Comfort is derived from our ability to accept. Comfort does not mean happiness, or a sense of peace - rather, it helps us to pivot from banging our heads against the proverbial wall to seeing that there is another path we can take. In the end, Moshe was able to radically accept Hashem’s decree, and his acceptance does not mean he was happy about it. In fact, Moshe’s message to Bnei Yisrael is not a lesson about the power of prayer, but about the power of accepting Hashem’s reality, even when it seems to directly contradict our Tefilos. Fascinatingly, when you look at the pshat of the pesukim, Moshe asked to cross over and see the land, and in fact, Hashem does comply with this request, bringing Moshe up to higher ground and showing him the entirety of the land. Though Moshe does not get to enter, one could see this as a form of answering Moshe’s tefilos. What is essential for Bnei Yisrael, however, is not whether or not Moshe’s tefilos were answered, but that Moshe was able to accept Hashem’s decree and model for us what radical acceptance truly means, and what makes it so radical.

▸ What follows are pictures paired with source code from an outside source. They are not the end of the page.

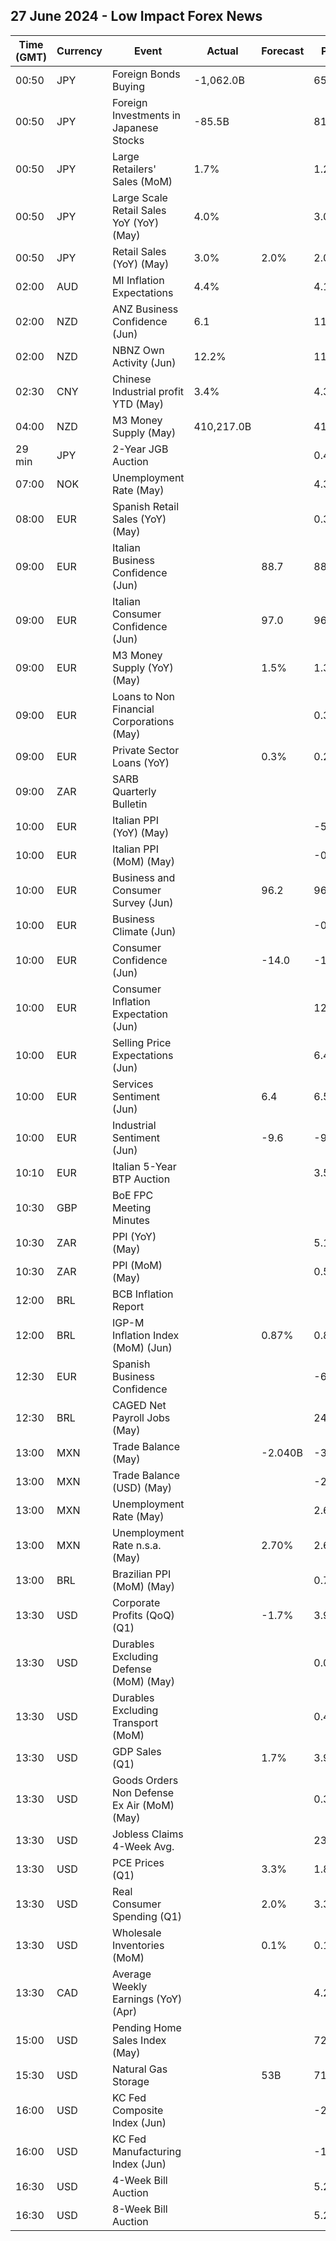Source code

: ## 27 June 2024 - Low Impact Forex News

| Time (GMT) | Currency | Event | Actual | Forecast | Previous |
|------|----------|-------|--------|----------|----------|
| 00:50 | JPY | Foreign Bonds Buying | -1,062.0B |  | 655.1B |
| 00:50 | JPY | Foreign Investments in Japanese Stocks | -85.5B |  | 81.6B |
| 00:50 | JPY | Large Retailers' Sales (MoM) | 1.7% |  | 1.2% |
| 00:50 | JPY | Large Scale Retail Sales YoY (YoY) (May) | 4.0% |  | 3.0% |
| 00:50 | JPY | Retail Sales (YoY) (May) | 3.0% | 2.0% | 2.0% |
| 02:00 | AUD | MI Inflation Expectations | 4.4% |  | 4.1% |
| 02:00 | NZD | ANZ Business Confidence (Jun) | 6.1 |  | 11.2 |
| 02:00 | NZD | NBNZ Own Activity (Jun) | 12.2% |  | 11.8% |
| 02:30 | CNY | Chinese Industrial profit YTD (May) | 3.4% |  | 4.3% |
| 04:00 | NZD | M3 Money Supply (May) | 410,217.0B |  | 412,379.0B |
| 29 min | JPY | 2-Year JGB Auction |  |  | 0.418% |
| 07:00 | NOK | Unemployment Rate (May) |  |  | 4.3% |
| 08:00 | EUR | Spanish Retail Sales (YoY) (May) |  |  | 0.3% |
| 09:00 | EUR | Italian Business Confidence (Jun) |  | 88.7 | 88.4 |
| 09:00 | EUR | Italian Consumer Confidence (Jun) |  | 97.0 | 96.4 |
| 09:00 | EUR | M3 Money Supply (YoY) (May) |  | 1.5% | 1.3% |
| 09:00 | EUR | Loans to Non Financial Corporations (May) |  |  | 0.3% |
| 09:00 | EUR | Private Sector Loans (YoY) |  | 0.3% | 0.2% |
| 09:00 | ZAR | SARB Quarterly Bulletin |  |  |  |
| 10:00 | EUR | Italian PPI (YoY) (May) |  |  | -5.9% |
| 10:00 | EUR | Italian PPI (MoM) (May) |  |  | -0.9% |
| 10:00 | EUR | Business and Consumer Survey (Jun) |  | 96.2 | 96.0 |
| 10:00 | EUR | Business Climate (Jun) |  |  | -0.39 |
| 10:00 | EUR | Consumer Confidence (Jun) |  | -14.0 | -14.0 |
| 10:00 | EUR | Consumer Inflation Expectation (Jun) |  |  | 12.5 |
| 10:00 | EUR | Selling Price Expectations (Jun) |  |  | 6.4 |
| 10:00 | EUR | Services Sentiment (Jun) |  | 6.4 | 6.5 |
| 10:00 | EUR | Industrial Sentiment (Jun) |  | -9.6 | -9.9 |
| 10:10 | EUR | Italian 5-Year BTP Auction |  |  | 3.54% |
| 10:30 | GBP | BoE FPC Meeting Minutes |  |  |  |
| 10:30 | ZAR | PPI (YoY) (May) |  |  | 5.1% |
| 10:30 | ZAR | PPI (MoM) (May) |  |  | 0.5% |
| 12:00 | BRL | BCB Inflation Report |  |  |  |
| 12:00 | BRL | IGP-M Inflation Index (MoM) (Jun) |  | 0.87% | 0.89% |
| 12:30 | EUR | Spanish Business Confidence |  |  | -6.3 |
| 12:30 | BRL | CAGED Net Payroll Jobs (May) |  |  | 240.03K |
| 13:00 | MXN | Trade Balance (May) |  | -2.040B | -3.746B |
| 13:00 | MXN | Trade Balance (USD) (May) |  |  | -2.578B |
| 13:00 | MXN | Unemployment Rate (May) |  |  | 2.60% |
| 13:00 | MXN | Unemployment Rate n.s.a. (May) |  | 2.70% | 2.60% |
| 13:00 | BRL | Brazilian PPI (MoM) (May) |  |  | 0.74% |
| 13:30 | USD | Corporate Profits (QoQ) (Q1) |  | -1.7% | 3.9% |
| 13:30 | USD | Durables Excluding Defense (MoM) (May) |  |  | 0.0% |
| 13:30 | USD | Durables Excluding Transport (MoM) |  |  | 0.4% |
| 13:30 | USD | GDP Sales (Q1) |  | 1.7% | 3.9% |
| 13:30 | USD | Goods Orders Non Defense Ex Air (MoM) (May) |  |  | 0.3% |
| 13:30 | USD | Jobless Claims 4-Week Avg. |  |  | 232.75K |
| 13:30 | USD | PCE Prices (Q1) |  | 3.3% | 1.8% |
| 13:30 | USD | Real Consumer Spending (Q1) |  | 2.0% | 3.3% |
| 13:30 | USD | Wholesale Inventories (MoM) |  | 0.1% | 0.1% |
| 13:30 | CAD | Average Weekly Earnings (YoY) (Apr) |  |  | 4.20% |
| 15:00 | USD | Pending Home Sales Index (May) |  |  | 72.3 |
| 15:30 | USD | Natural Gas Storage |  | 53B | 71B |
| 16:00 | USD | KC Fed Composite Index (Jun) |  |  | -2 |
| 16:00 | USD | KC Fed Manufacturing Index (Jun) |  |  | -1 |
| 16:30 | USD | 4-Week Bill Auction |  |  | 5.230% |
| 16:30 | USD | 8-Week Bill Auction |  |  | 5.260% |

Shabbos Nachamu is about turning to Hashem not in anger, but in acceptance, and seeking comfort because we are still in pain. A happy-go-lucky nation doesn’t need comfort; a nation with all the answers does not need consolation. Hashem tells the Navi Yishayahu (40:1-2) “Nachamu, Nachamu Ami… Dabru Al Lev Yerushaleim, vi’kiru eileha,” be comforted my nation, speak to the heart of Yerushalayim, and call out to her. We do not accept with our minds through logic or reasoning; in fact, often we are forced to accept a reality that makes absolutely no rational sense. Rather, we accept with our hearts, and with humility – we accept our realities alongside the pain and the sadness. In order to truly be comforted, Hashem has to speak to our hearts, for acceptance is an emotional enterprise.
This week, we struggle to accept our reality. Another year, another Tisha B’Av, and still, no Beis HaMikdash. We have kicked and screamed and cried, we’ve prayed and made our demands. And now, Hashem speaks to the pain in our hearts and says, “I know this is difficult. Don’t turn away from Me, digging in your heels and suffering in your refusal to accept. Accept My decree for now, and seek comfort in your relationships with each other, and in your relationship with Me.”
Of course, radical acceptance cannot be our only tool to living life. While it helps us prevent pain from turning to suffering, it can also run the risk of morphing into complacency if we are not careful. While we must accept reality as it is in order to live life effectively, we also need to synthesize this with a healthy dose of striving for growth and change. We will spend the next seven weeks grappling with seeking comfort from our Creator through the Haftaras and accepting reality as it is. And then, the Yamim Noraim will be upon us, and once again will be focusing on change, individually and nationally. It is crucial to look at Moshe’s story and recognize one pivotal detail: while Moshe davened his heart out 515 times, in the end, Hashem commanded him to stop. Hashem has not said to us, “Rav Lach, Al Tosef Daber Eilai Od B’Davar Zeh,” it’s enough, do not speak to Me about this again. As such, until such a time comes that Hashem tells us to stop, we must continue to balance our acceptance of our reality with a fervent, passionate prayer for that reality to change, bimheira bi’yameinu.